-- Opening Marker --

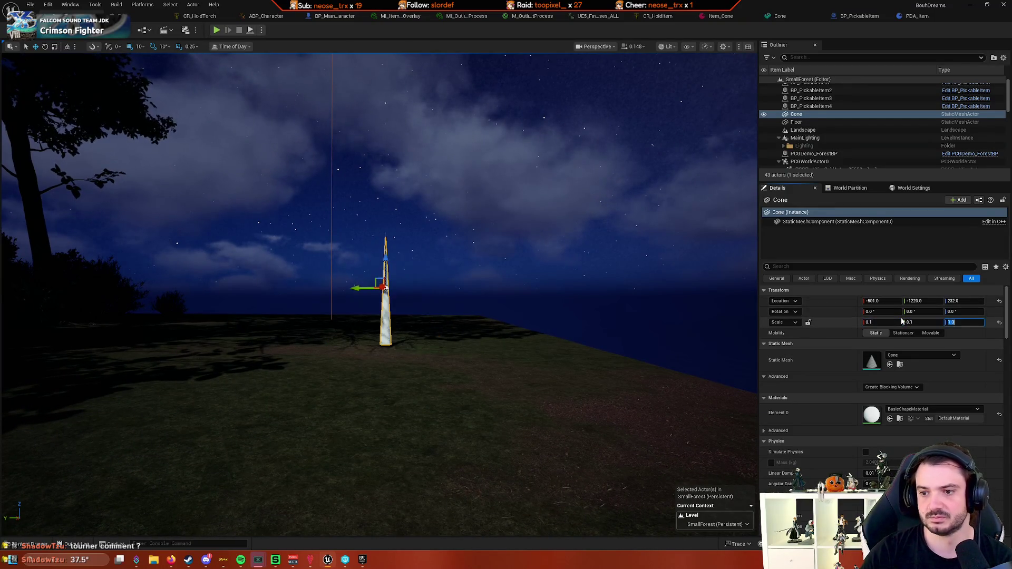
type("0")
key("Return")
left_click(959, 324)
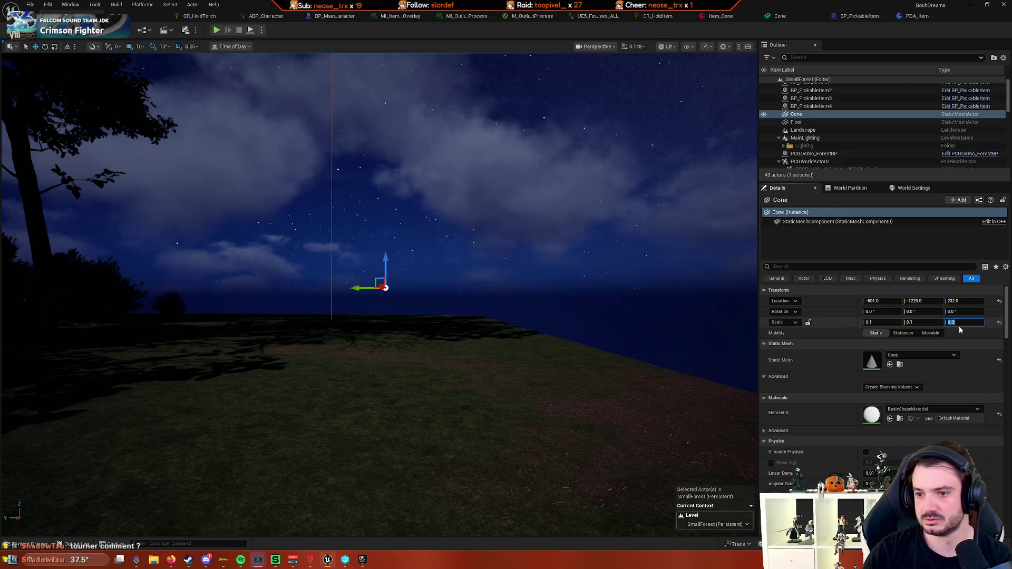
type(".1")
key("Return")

-- Closing Marker --

**Directions for this task**
Print the listing again exactly, please. Keep the pictures out of it.

**Result for this task**
type("0")
key("Return")
left_click(959, 324)
type(".1")
key("Return")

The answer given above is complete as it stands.